[Start of Records for the exercise]

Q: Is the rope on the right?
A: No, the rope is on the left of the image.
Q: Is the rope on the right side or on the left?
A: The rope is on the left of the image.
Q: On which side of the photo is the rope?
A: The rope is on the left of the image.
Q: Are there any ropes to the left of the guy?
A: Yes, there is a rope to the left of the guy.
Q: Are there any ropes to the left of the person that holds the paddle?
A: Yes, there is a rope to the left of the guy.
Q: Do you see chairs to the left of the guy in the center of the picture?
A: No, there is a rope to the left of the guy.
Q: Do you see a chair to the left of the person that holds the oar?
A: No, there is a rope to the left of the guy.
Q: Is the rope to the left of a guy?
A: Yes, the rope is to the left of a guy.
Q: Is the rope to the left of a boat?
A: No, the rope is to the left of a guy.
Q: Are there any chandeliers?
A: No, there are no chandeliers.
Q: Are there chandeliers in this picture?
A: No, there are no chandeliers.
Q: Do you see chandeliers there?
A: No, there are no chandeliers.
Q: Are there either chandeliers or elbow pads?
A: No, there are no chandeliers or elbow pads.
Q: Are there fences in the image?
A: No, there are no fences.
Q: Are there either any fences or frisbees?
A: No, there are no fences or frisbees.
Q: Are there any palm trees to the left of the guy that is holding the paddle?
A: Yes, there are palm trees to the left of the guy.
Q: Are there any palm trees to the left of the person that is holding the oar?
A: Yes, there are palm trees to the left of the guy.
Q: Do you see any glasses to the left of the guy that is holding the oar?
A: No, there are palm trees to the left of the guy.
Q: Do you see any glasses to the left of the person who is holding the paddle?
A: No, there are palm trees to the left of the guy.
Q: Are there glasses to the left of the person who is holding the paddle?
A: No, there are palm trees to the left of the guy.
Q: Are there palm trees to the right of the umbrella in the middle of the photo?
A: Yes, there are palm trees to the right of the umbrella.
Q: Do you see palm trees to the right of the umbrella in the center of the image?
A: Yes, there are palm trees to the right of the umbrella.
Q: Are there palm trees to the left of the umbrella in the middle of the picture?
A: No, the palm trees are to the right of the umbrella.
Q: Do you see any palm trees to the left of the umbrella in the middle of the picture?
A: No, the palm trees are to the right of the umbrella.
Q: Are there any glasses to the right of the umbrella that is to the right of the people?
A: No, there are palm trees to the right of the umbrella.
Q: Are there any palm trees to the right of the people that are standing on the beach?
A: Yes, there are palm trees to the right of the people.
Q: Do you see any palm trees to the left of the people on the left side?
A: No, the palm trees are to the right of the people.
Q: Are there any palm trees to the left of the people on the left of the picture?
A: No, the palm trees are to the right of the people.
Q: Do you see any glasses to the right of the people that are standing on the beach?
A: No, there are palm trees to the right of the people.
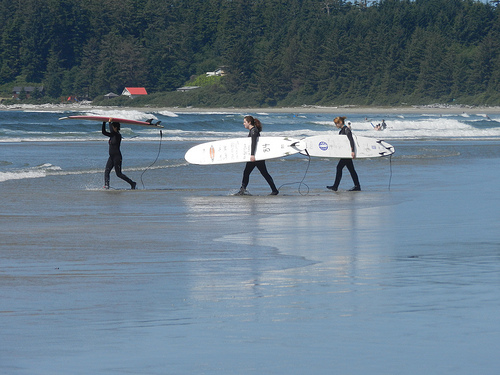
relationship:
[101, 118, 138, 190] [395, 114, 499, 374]
surfer on beach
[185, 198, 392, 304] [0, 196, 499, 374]
reflection on sand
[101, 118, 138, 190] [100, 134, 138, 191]
surfers have black wetsuits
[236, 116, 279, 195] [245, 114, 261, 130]
surfer in a pony tail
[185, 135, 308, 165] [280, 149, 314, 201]
surfboards have tether leash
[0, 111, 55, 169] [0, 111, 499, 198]
blue waters for surfing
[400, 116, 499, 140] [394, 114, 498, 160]
waves along shoreline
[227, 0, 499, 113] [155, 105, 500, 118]
trees along shoreline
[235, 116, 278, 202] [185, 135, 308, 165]
surfer carrying a surfboard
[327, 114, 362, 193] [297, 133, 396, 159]
surfer carrying surfboard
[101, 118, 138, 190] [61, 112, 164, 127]
surfer carrying a surfboard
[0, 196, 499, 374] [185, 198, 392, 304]
wet sand has a reflection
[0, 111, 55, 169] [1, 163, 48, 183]
water has ripples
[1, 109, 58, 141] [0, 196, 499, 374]
an ocean and beach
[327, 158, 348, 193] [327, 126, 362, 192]
womans leg covered in a wetsuit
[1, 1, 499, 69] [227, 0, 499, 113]
forest of evergreens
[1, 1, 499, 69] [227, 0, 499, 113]
forest of evergreen pine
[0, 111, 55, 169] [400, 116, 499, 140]
ocean has waves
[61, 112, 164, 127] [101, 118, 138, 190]
surfboard over her head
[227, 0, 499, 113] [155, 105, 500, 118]
evergreens on shoreline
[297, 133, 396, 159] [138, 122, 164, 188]
surfboard has a tether line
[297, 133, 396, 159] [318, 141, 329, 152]
surfboard has a logo brand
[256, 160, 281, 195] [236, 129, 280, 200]
legs are covered by a wetsuit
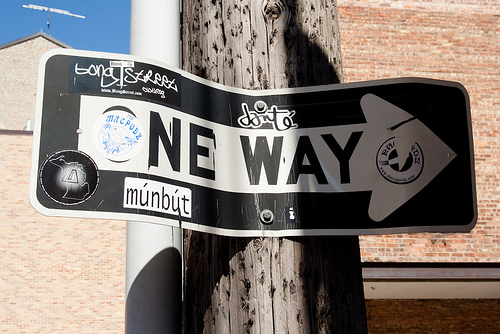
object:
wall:
[369, 9, 490, 147]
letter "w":
[238, 135, 282, 186]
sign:
[32, 50, 481, 234]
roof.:
[0, 28, 97, 63]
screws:
[253, 100, 268, 113]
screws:
[259, 210, 273, 224]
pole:
[123, 0, 181, 331]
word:
[239, 132, 363, 183]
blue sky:
[0, 1, 132, 53]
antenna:
[19, 4, 87, 20]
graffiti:
[74, 58, 179, 99]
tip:
[357, 92, 453, 222]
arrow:
[68, 87, 465, 226]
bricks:
[353, 15, 481, 62]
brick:
[450, 251, 465, 256]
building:
[333, 0, 497, 331]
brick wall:
[345, 0, 497, 79]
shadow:
[123, 245, 183, 330]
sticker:
[44, 145, 101, 205]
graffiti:
[238, 100, 299, 132]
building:
[0, 24, 124, 334]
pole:
[180, 0, 366, 334]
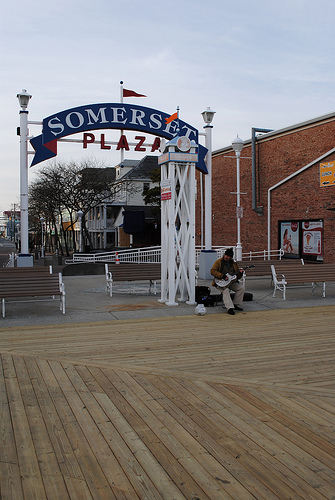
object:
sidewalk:
[0, 307, 334, 500]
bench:
[0, 265, 66, 318]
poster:
[278, 218, 324, 262]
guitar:
[214, 263, 256, 290]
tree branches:
[28, 154, 141, 256]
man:
[210, 247, 247, 315]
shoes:
[227, 304, 243, 315]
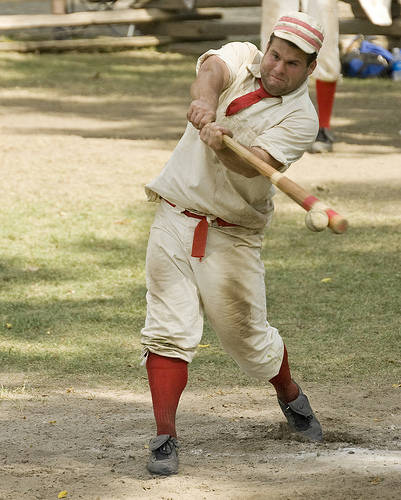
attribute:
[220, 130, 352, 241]
bat — wooden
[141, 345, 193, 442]
sock — red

[End of Records for the exercise]

Written problem:
Count the lines above that contain the string "pads", treating uppercase and lowercase letters as distinct. Reply with the number alone.

Answer for the task:
2